The cartoon version of George Orwell's most famous novel along with Nineteen Eighty-Four has long been the subject of controversy: were animators John Halas and Joy Batchelor, here making the first ever British feature cartoon for mass consumption, correct to make the changes they did? The source was an acknowledged classic, a masterwork of the allegorical form which told the tale of the Russian Revolution and its aftermath with fine perception, yet there were those who would have you believe this was simply a dutiful recreation rather than a living, breathing artwork in its own right.

But it remains interesting for all sorts of reasons, not least because of the style they used, something that looked child friendly but actually told a tale better appreciated by adults who could understand the references and what was being alluded to. Orwell's original subtitle for his short novel was "A Fairy Tale", as if he was implementing the same ambiguity, and that came across in this, with fluid, caricatured characters that nevertheless suffer a great deal, and even die in some cases - onscreen, too.

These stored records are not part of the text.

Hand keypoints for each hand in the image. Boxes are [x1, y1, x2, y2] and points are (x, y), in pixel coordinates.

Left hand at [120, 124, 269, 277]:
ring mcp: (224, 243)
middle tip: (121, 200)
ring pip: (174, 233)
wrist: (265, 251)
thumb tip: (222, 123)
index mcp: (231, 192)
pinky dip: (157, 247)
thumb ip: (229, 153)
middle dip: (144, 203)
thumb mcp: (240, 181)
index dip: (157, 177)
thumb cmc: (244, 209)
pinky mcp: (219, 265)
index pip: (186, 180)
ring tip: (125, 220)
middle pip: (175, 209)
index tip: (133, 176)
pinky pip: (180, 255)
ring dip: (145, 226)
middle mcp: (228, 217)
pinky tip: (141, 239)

There was no sugarcoating of the plotline as after all it had to adhere to the historical record, where the Communists won power by claiming to be introducing equality and fairness, then ended up being exactly the same iron fist of totalitarianism as had been in power before.

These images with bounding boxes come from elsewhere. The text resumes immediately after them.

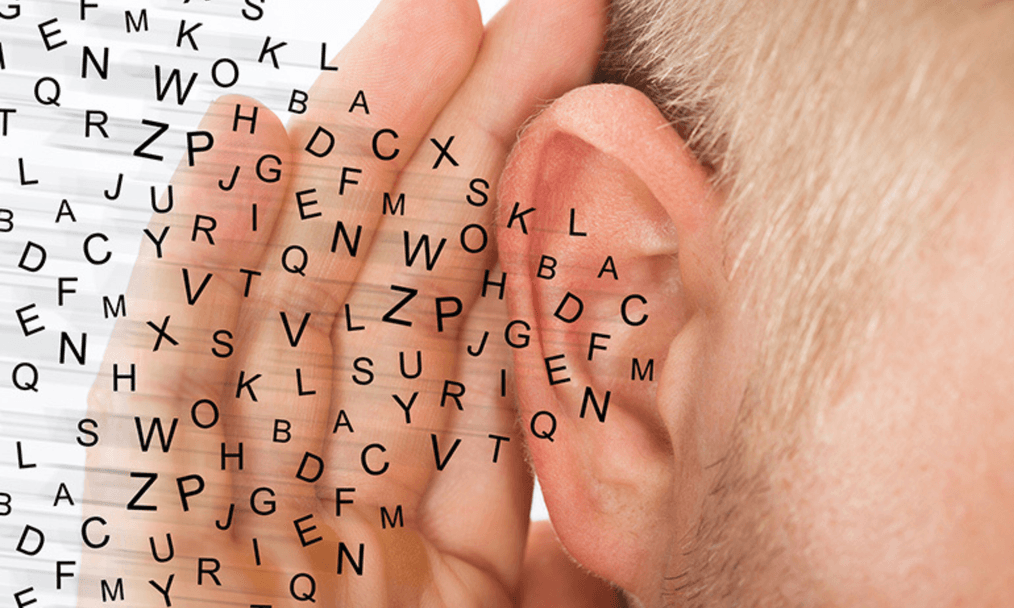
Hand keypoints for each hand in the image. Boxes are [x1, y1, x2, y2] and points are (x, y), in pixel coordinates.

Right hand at [80, 0, 613, 604]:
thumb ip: (589, 547)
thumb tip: (649, 404)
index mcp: (439, 559)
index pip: (490, 365)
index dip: (541, 228)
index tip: (594, 117)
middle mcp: (338, 520)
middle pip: (397, 306)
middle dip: (466, 153)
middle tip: (543, 18)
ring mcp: (244, 525)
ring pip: (297, 310)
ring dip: (349, 159)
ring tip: (428, 20)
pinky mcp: (146, 547)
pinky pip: (171, 391)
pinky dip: (196, 261)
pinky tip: (244, 139)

The message of "Meet the new boss, same as the old boss" is one for the ages, as is "power corrupts, absolute power corrupts absolutely", both of which much in evidence here, but there was a curious background to the film that fuels that controversy even today. That was because much of the money that went into funding the production was provided by the C.I.A. in America, who saw the material as a useful propaganda tool, and that led to the ending far more optimistic than anything in Orwell. The essential gloom of his vision remained, and many of the book's most celebrated images were recreated with skill, but the rewriting of the close of the story stated outright that the Communist regime would be overthrown.

What happened in real life was that it was not so much overthrown, and not by the U.S.A., than it suffered an inevitable breakdown, so this Animal Farm's predictions were not quite correct, and were lacking an ironic awareness that the second revolution it depicted was pretty much the same as the first, thereby inadvertently stating that what happened was part of a cycle that may well have seen each successive regime turn just as bad as their conquered predecessors. Real life is more complicated than that, and one criticism of the Halas and Batchelor version was that by its very approach it simplified a moral that in the book was more level headed if no less satirical, but appreciated as a technical achievement as well as the fairy tale it said it was then this Animal Farm was impressive. It's just that there was too much of the school tutorial about it for something that you would watch for anything other than education. Music by Matyas Seiber.